The fact that views can differ significantly is illustrated by another police case, Wood v Commissioner of Police for the Metropolis [2010] 1 WLR 123 CA. The court applied the threshold test – that a “certain level of seriousness” was required before Article 8 would be “engaged” – and all three members of the court agreed that, although the mere taking of the photographs in the street by police (of people believed to be involved in a demonstration) did not engage Article 8, the taking of the photographs together with their actual and/or apprehended use by police, did engage Article 8: [37], [46] (Laws LJ); [64] (Dyson LJ) and [96] (Lord Collins). But on the second stage test, the majority held that, in all the facts and circumstances, the defendant had failed to justify as proportionate the interference with the claimant’s rights: [90] (Dyson LJ); [97-100] (Lord Collins). Laws LJ dissented.

In the media context, there is a vivid – and costly – example of judicial disagreement about where the line should be drawn. In the Naomi Campbell case, the trial judge found for Ms Campbell; the Court of Appeal, 3:0, found for the newspaper, being unanimous that the whole “journalistic package” was worthy of publication; but the House of Lords, by 3:2, decided the claim against the publishers. The key factor was the publication of a long-lens photograph of Ms Campbell, about which the Law Lords took different views. Lord Hope (in the majority) was prepared to allow the media a “a reasonable margin of appreciation in taking decisions as to what details needed to be included in the article to give it credibility”, but found, on the facts, that Article 8 outweighed Article 10: see [112-113], [124]. Lord Hoffmann (in the minority) gave real weight to the editorial discretion, stating at [62]:

Editorial decisions have to be made quickly and with less information than is available to a court which afterwards reviews the matter at leisure. And if any margin is to be allowed, it seems to me strange to hold the “Mirror” liable in damages for a decision which three experienced judges in the Court of Appeal have held to be perfectly justified.

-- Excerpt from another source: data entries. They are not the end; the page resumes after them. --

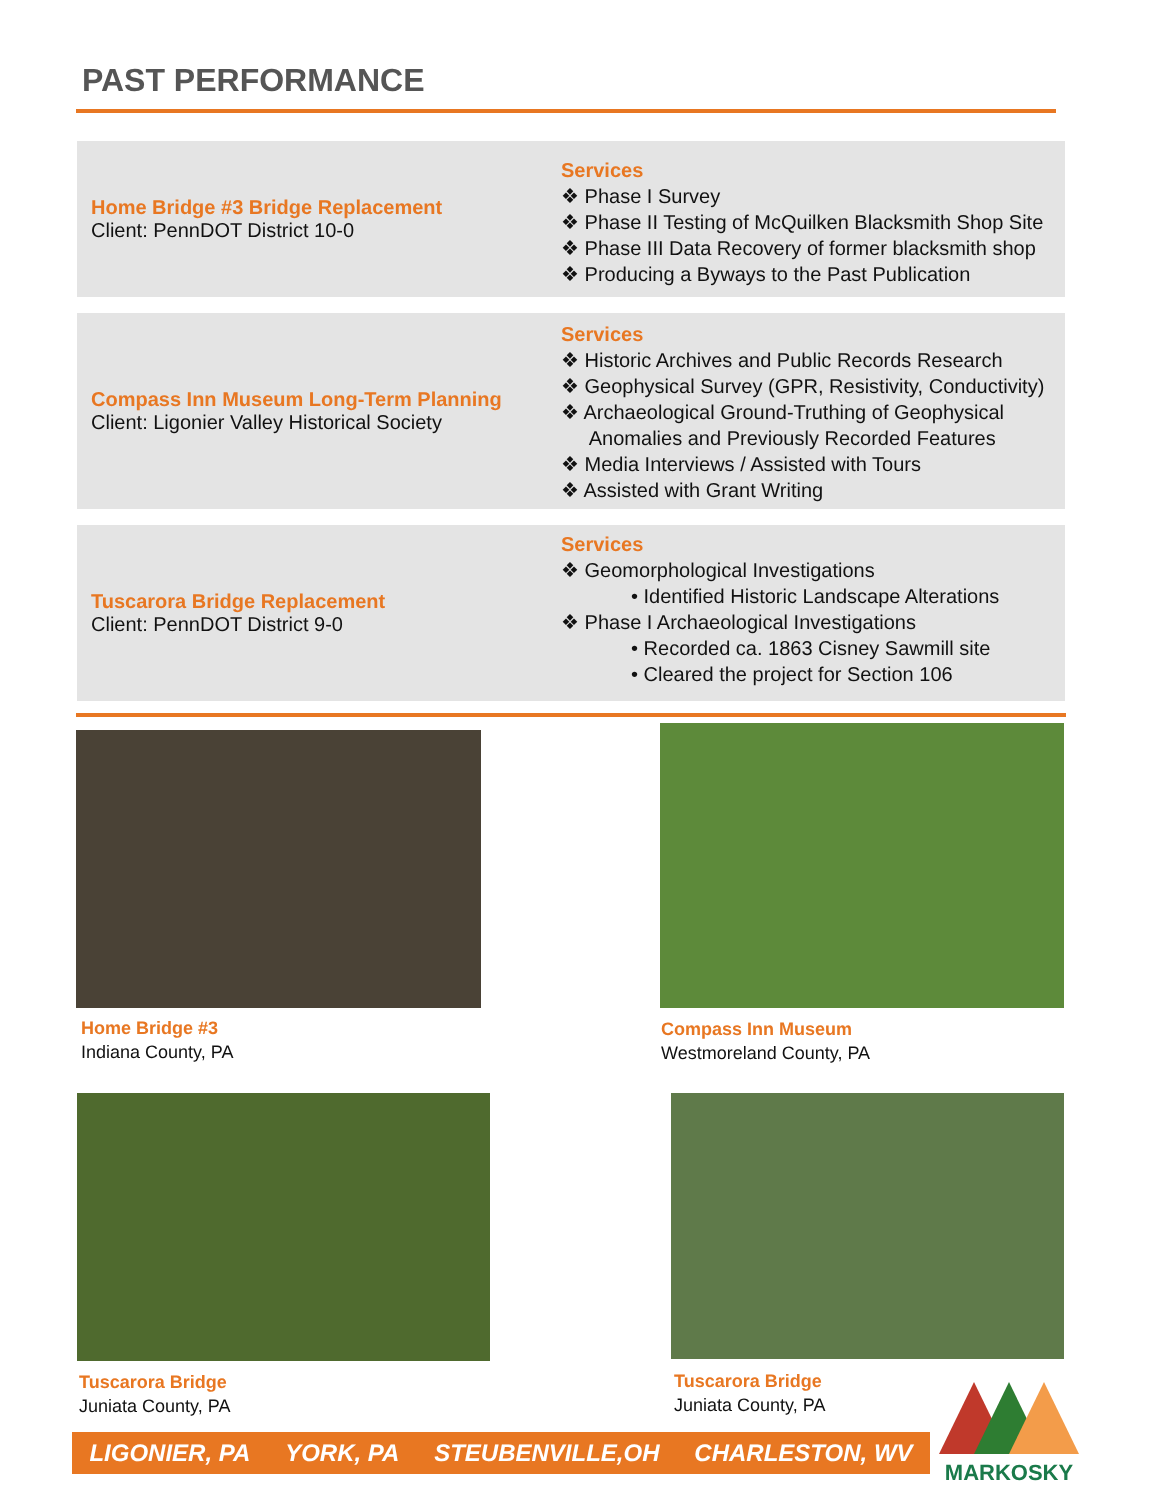PAST PERFORMANCE
Home Bridge #3 Bridge Replacement
Client: PennDOT District 10-0
Services
❖ Phase I Survey
❖ Phase II Testing of McQuilken Blacksmith Shop Site
❖ Phase III Data Recovery of former blacksmith shop
❖ Producing a Byways to the Past Publication
Compass Inn Museum Long-Term Planning
Client: Ligonier Valley Historical Society
Services
❖ Historic Archives and Public Records Research
❖ Geophysical Survey (GPR, Resistivity, Conductivity)
❖ Archaeological Ground-Truthing of Geophysical
Anomalies and Previously Recorded Features
❖ Media Interviews / Assisted with Tours
❖ Assisted with Grant Writing
Tuscarora Bridge Replacement
Client: PennDOT District 9-0
Services
❖ Geomorphological Investigations
• Identified Historic Landscape Alterations
❖ Phase I Archaeological Investigations
• Recorded ca. 1863 Cisney Sawmill site
• Cleared the project for Section 106
Home Bridge #3
Indiana County, PA
Compass Inn Museum
Westmoreland County, PA
Tuscarora Bridge
Juniata County, PA
Tuscarora Bridge
Juniata County, PA
LIGONIER, PA YORK, PA STEUBENVILLE,OH CHARLESTON, WV
MARKOSKY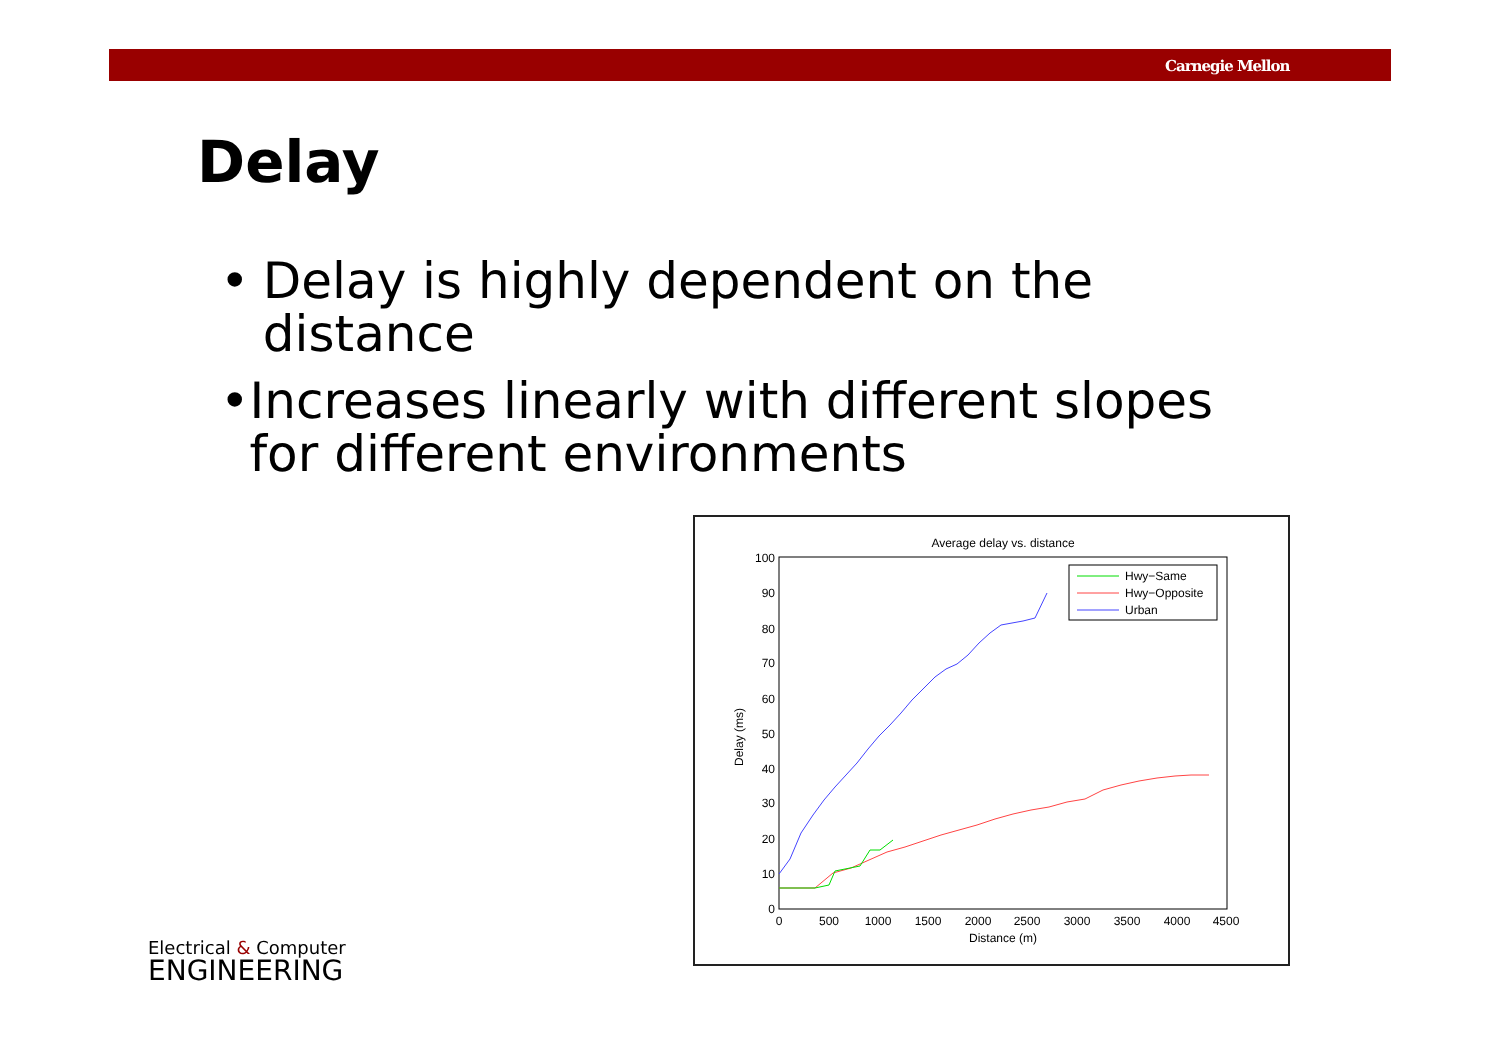Carnegie Mellon
Delay
• Delay is highly dependent on the distance
• Increases linearly with different slopes for different environments
Average delay vs. distance
0
10
20
30
40
50
60
70
80
90
100
0
500
1000
1500
2000
2500
3000
3500
4000
4500
Distance (m)
Delay (ms)
Hwy−Same
Hwy−Opposite
Urban
Electrical & Computer
ENGINEERING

MGN’s liability was not only to pay damages – a modest £3,500 – but also the costs. The bill presented by Ms Campbell’s lawyers at the end of the case was for over £1m, almost 60% of which related to the House of Lords appeal: Campbell v MGN Ltd (No 2) ([2005] 1 WLR 3488). MGN’s application to Strasbourg, both on the substance of the claim and the costs decision, is yet to be determined.

Heather Rogers QC is a barrister at Doughty Street Chambers.

This is Part 1 of an edited extract from a paper presented to the 22nd Sweet & Maxwell Annual Judicial Review Conference on 19 November 2010.  Part 2 will be posted shortly.

1 Comment

  1. Elaine Decoulos

    As mentioned in a paper presented by academic Claire de Than, at the recent Reframing Libel Symposium held at City University on the 4th November 2010, there is a danger that defamation actions are being turned into privacy actions via the back door. No one else is discussing this. This is a real danger and it has happened to me.

    It appears that increasingly both libel claimants and defendants, are using Article 8 as a means to either cover up their actions, suppress the truth or silence their critics on subjects they submit are private. This is being done using CPR 5.4(c) orders and private court hearings, supposedly under CPR 39. There is a clear incompatibility in these areas between the CPR and The European Convention.

    This is wholly unjust. It actually further obstructs the opponents’ claim or defence and allows abuses to occur. It is also increasing costs for libel claims and delays while judges deal with privacy complaints and requests to strike out particular paragraphs in the statements of case for privacy reasons.